A l’égard de son propre employeur, seule une faute lourde du médecin pourrait entrainer sa responsabilité.

A notre connaissance, jamais un service de santé au travail n'avait été mis en cause par un employeur client pour la faute commise par un de ses médecins du travail dans le cadre de son exercice.

C’est ce pas qu’à franchi la Cour de Cassation par un arrêt du 31 mai 2012 n°11-10.958.

Dans cet arrêt à l’enjeu finalement relativement faible (8.000 €), la Cour de Cassation a considéré que le service santé au travail avait engagé sa propre responsabilité du fait des agissements d’un de ses médecins du travail qui n’avait pas respecté le délai de 15 jours entre les deux avis à rendre en cas d’inaptitude.

Cette faute avait donné lieu à une action Prud’homale du salarié à l’égard de l’employeur.

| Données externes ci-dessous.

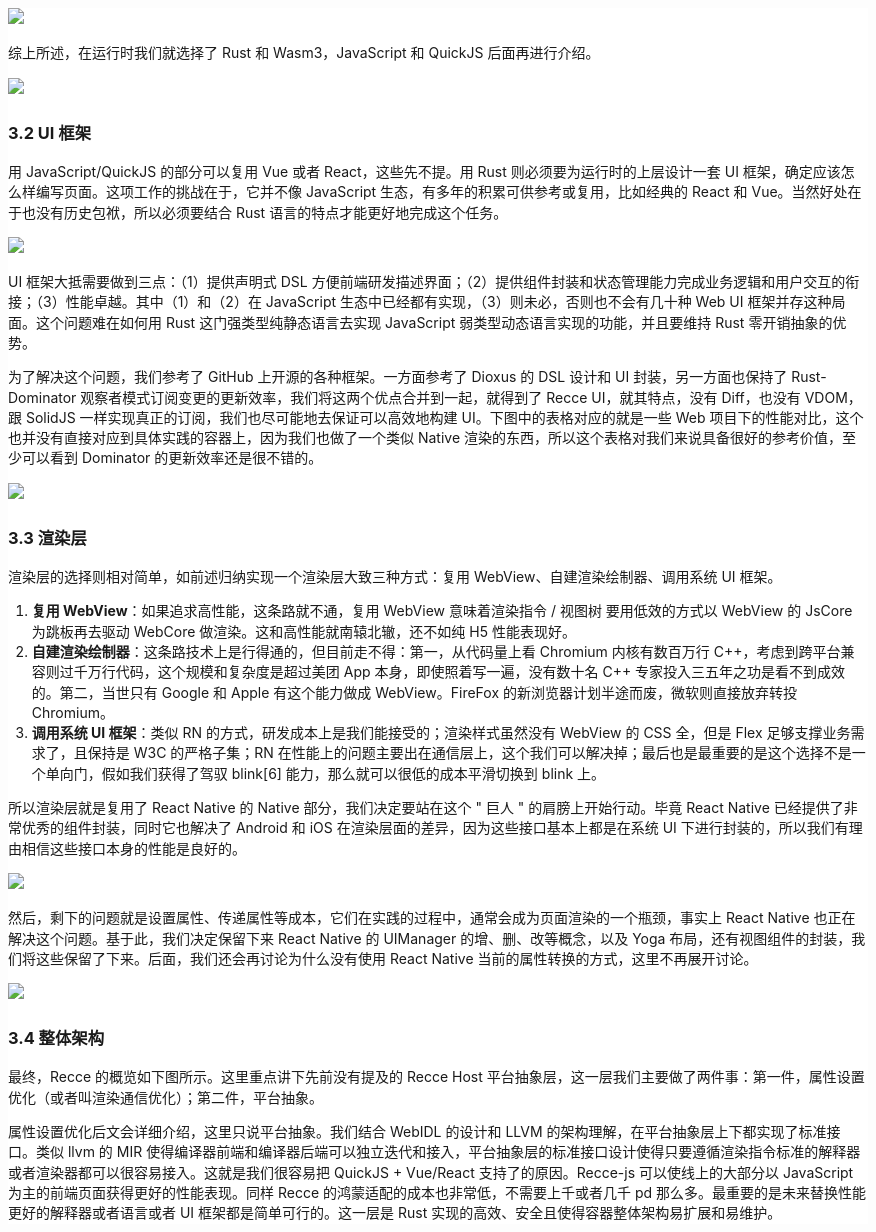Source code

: ![](https://p0.meituan.net/meituantechblog/215534aa6db72814d21292e5b97cb04a974481.png)

综上所述，在运行时我们就选择了 Rust 和 Wasm3，JavaScript 和 QuickJS 后面再进行介绍。

![](https://p0.meituan.net/meituantechblog/cabcedd389b35dd6fdd7552d3f5b1f1a553535.png)

### 3.2 UI 框架

用 JavaScript/QuickJS 的部分可以复用 Vue 或者 React，这些先不提。用 Rust 则必须要为运行时的上层设计一套 UI 框架，确定应该怎么样编写页面。这项工作的挑战在于，它并不像 JavaScript 生态，有多年的积累可供参考或复用，比如经典的 React 和 Vue。当然好处在于也没有历史包袱，所以必须要结合 Rust 语言的特点才能更好地完成这个任务。

![](https://p0.meituan.net/meituantechblog/4811d00725b04927716aaf6d39c5b3cb535974.png)

UI 框架大抵需要做到三点：（1）提供声明式 DSL 方便前端研发描述界面；（2）提供组件封装和状态管理能力完成业务逻辑和用户交互的衔接；（3）性能卓越。其中（1）和（2）在 JavaScript 生态中已经都有实现，（3）则未必，否则也不会有几十种 Web UI 框架并存这种局面。这个问题难在如何用 Rust 这门强类型纯静态语言去实现 JavaScript 弱类型动态语言实现的功能，并且要维持 Rust 零开销抽象的优势。

为了解决这个问题，我们参考了 GitHub 上开源的各种框架。一方面参考了 Dioxus 的 DSL 设计和 UI 封装，另一方面也保持了 Rust-Dominator 观察者模式订阅变更的更新效率，我们将这两个优点合并到一起，就得到了 Recce UI，就其特点，没有 Diff，也没有 VDOM，跟 SolidJS 一样实现真正的订阅，我们也尽可能地去保证可以高效地构建 UI。下图中的表格对应的就是一些 Web 项目下的性能对比，这个也并没有直接对应到具体实践的容器上，因为我们也做了一个类似 Native 渲染的东西，所以这个表格对我们来说具备很好的参考价值，至少可以看到 Dominator 的更新效率还是很不错的。

![](https://p0.meituan.net/meituantechblog/71fa8257c0a9050d98a9e90d5ed11cfb1281472.png)

### 3.3 渲染层

渲染层的选择则相对简单，如前述归纳实现一个渲染层大致三种方式：复用 WebView、自建渲染绘制器、调用系统 UI 框架。

1. **复用 WebView**：如果追求高性能，这条路就不通，复用 WebView 意味着渲染指令 / 视图树 要用低效的方式以 WebView 的 JsCore 为跳板再去驱动 WebCore 做渲染。这和高性能就南辕北辙，还不如纯 H5 性能表现好。
2. **自建渲染绘制器**：这条路技术上是行得通的，但目前走不得：第一，从代码量上看 Chromium 内核有数百万行 C++，考虑到跨平台兼容则过千万行代码，这个规模和复杂度是超过美团 App 本身，即使照着写一遍，没有数十名 C++ 专家投入三五年之功是看不到成效的。第二，当世只有 Google 和 Apple 有这个能力做成 WebView。FireFox 的新浏览器计划半途而废，微软则直接放弃转投 Chromium。
3. **调用系统 UI 框架**：类似 RN 的方式，研发成本上是我们能接受的；渲染样式虽然没有 WebView 的 CSS 全，但是 Flex 足够支撑业务需求了，且保持是 W3C 的严格子集；RN 在性能上的问题主要出在通信层上，这个我们可以解决掉；最后也是最重要的是这个选择不是一个单向门，假如我们获得了驾驭 blink[6] 能力，那么就可以很低的成本平滑切换到 blink 上。

所以渲染层就是复用了 React Native 的 Native 部分，我们决定要站在这个 " 巨人 " 的肩膀上开始行动。毕竟 React Native 已经提供了非常优秀的组件封装，同时它也解决了 Android 和 iOS 在渲染层面的差异，因为这些接口基本上都是在系统 UI 下进行封装的，所以我们有理由相信这些接口本身的性能是良好的。

![](https://p0.meituan.net/meituantechblog/8e010e84bc6fb2242733024d81a15acb551974.png)

然后，剩下的问题就是设置属性、传递属性等成本，它们在实践的过程中，通常会成为页面渲染的一个瓶颈，事实上 React Native 也正在解决这个问题。基于此，我们决定保留下来 React Native 的 UIManager 的增、删、改等概念，以及 Yoga 布局，还有视图组件的封装，我们将这些保留了下来。后面，我们还会再讨论为什么没有使用 React Native 当前的属性转换的方式，这里不再展开讨论。

![](https://p0.meituan.net/meituantechblog/b34d60486c81215f46579cd9d2baf80f811498.png)

### 3.4 整体架构

最终，Recce 的概览如下图所示。这里重点讲下先前没有提及的 Recce Host 平台抽象层，这一层我们主要做了两件事：第一件，属性设置优化（或者叫渲染通信优化）；第二件，平台抽象。

属性设置优化后文会详细介绍，这里只说平台抽象。我们结合 WebIDL 的设计和 LLVM 的架构理解，在平台抽象层上下都实现了标准接口。类似 llvm 的 MIR 使得编译器前端和编译器后端可以独立迭代和接入，平台抽象层的标准接口设计使得只要遵循渲染指令标准的解释器或者渲染器都可以很容易接入。这就是我们很容易把 QuickJS + Vue/React 支持了的原因。Recce-js 可以使线上的大部分以 JavaScript 为主的前端页面获得更好的性能表现。同样 Recce 的鸿蒙适配的成本也非常低，不需要上千或者几千 pd 那么多。最重要的是未来替换性能更好的解释器或者语言或者 UI 框架都是简单可行的。这一层是 Rust 实现的高效、安全且使得容器整体架构易扩展和易维护。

L’employeur avait été condamné au paiement d’une somme de 8.000 €.

L’employeur s’était retourné à l’encontre du service santé au travail, seul responsable de la faute commise et en conséquence des indemnités à verser.

La Cour de Cassation a dans le cadre de l’article 1382 du Code civil, reconnu qu’une faute avait été commise par le service santé au travail – sont distingués bien entendu le médecin du travail du service de santé lui-même – que le préjudice de 8.000 € était constitué et que le lien de causalité existait entre la faute et ce préjudice.

Cette jurisprudence qui semble à la fois très simple et très évidente est pourtant une première et peut ouvrir un très large contentieux lorsqu’on sait :

que le besoin chaque année est de l’ordre de 30.000.000 de visites médicales alors que seules 12.000.000 sont assurées,

que 50% des médecins du travail ont + de 55 ans et que la moitié des médecins du travail seront en retraite à l’horizon 2020.

Les services santé au travail ont donc un souci particulier à se faire à cet égard.